The defendant's statement that the tricycles were "hot" and his forgetfulness of the means by which he had acquired them, together with the lack of the purchaser's name on any of them, warranted the jury in finding that the tricycle in question had been stolen (compare Commonwealth v. Peopcik, 251 Mass. 369 , 371 ) and that the defendant knew it.
3. No question has been raised as to the appropriateness of the sentences imposed, probably because the actual time required to be served is the same as if the defendant had received one sentence under G. L. c. 266, Section 62. However, only one sentence should have been imposed under that statute since an adjudication as a common receiver is regarded as an aggregate judgment. See Plumbly v. Commonwealth, 2 Met. 413 , 414 (1841); Collins v. Commonwealth, 315 Mass. 167 , 169-170 (1943); Commonwealth v. McKnight, 289 Mass. 530 , 547-548 (1935). The concurrent
sentences imposed on each indictment were in excess of the maximum permitted by G. L. c. 266, Section 60, and were improper.

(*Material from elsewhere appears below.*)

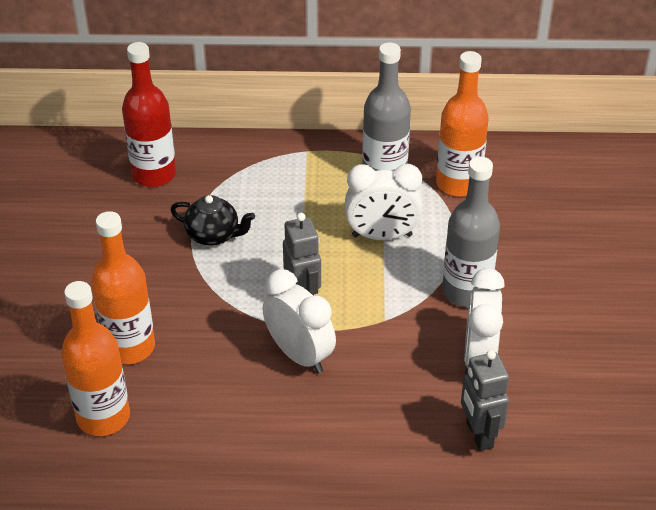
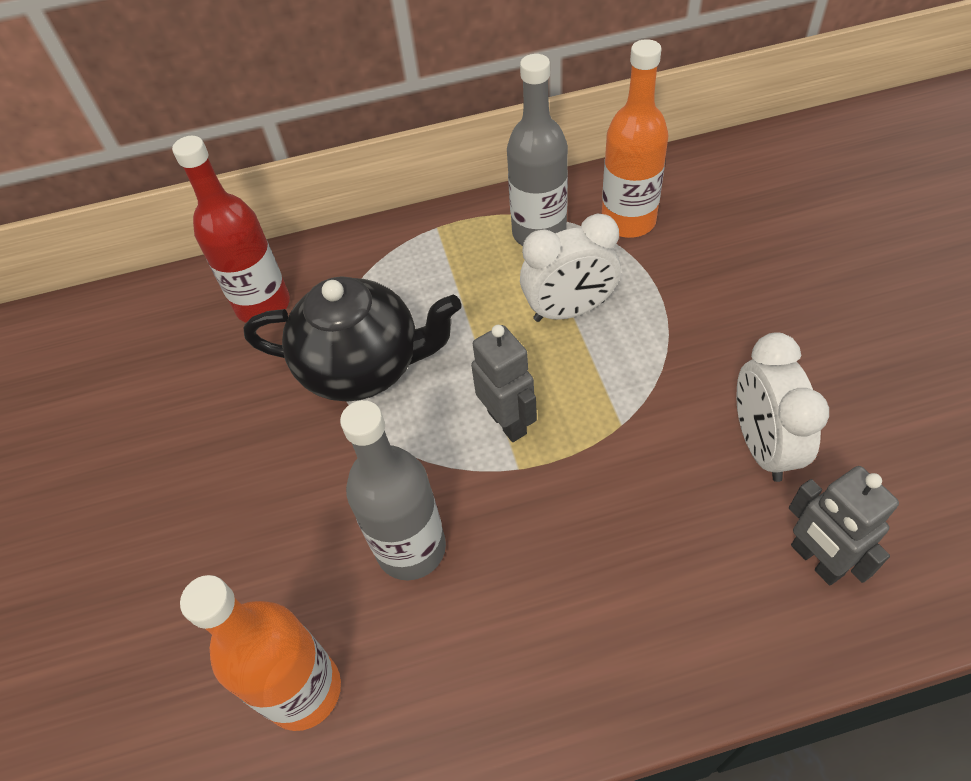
camera: 10 degrees left, 10 degrees up
(129, 347) = (307, 563): orange bottle -> none
(214, 235) = (364, 366): black teapot -> black teapot, size x1.82
(299, 355) = (535, 508): white clock -> none
(466, 292) = (702, 357): grey bottle -> grey bottle (411, 548)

The judgments are affirmed. The defendant may, within thirty days after the issuance of our rescript, file a motion in the Superior Court under Mass.R.Crim.P. 29, 378 Mass. 899 (1979), for revocation of the concurrent sentences imposed on indictments nos. 87475 and 87476 and to withdraw indictment no. 87477 from the file, and for the imposition of a single sentence under G. L. c. 266, Section 62, that sentence not to exceed the seven to ten year concurrent sentences previously imposed.
[Note 1] He does not appeal from the conviction with respect to the flatbed trailer (indictment no. 87476).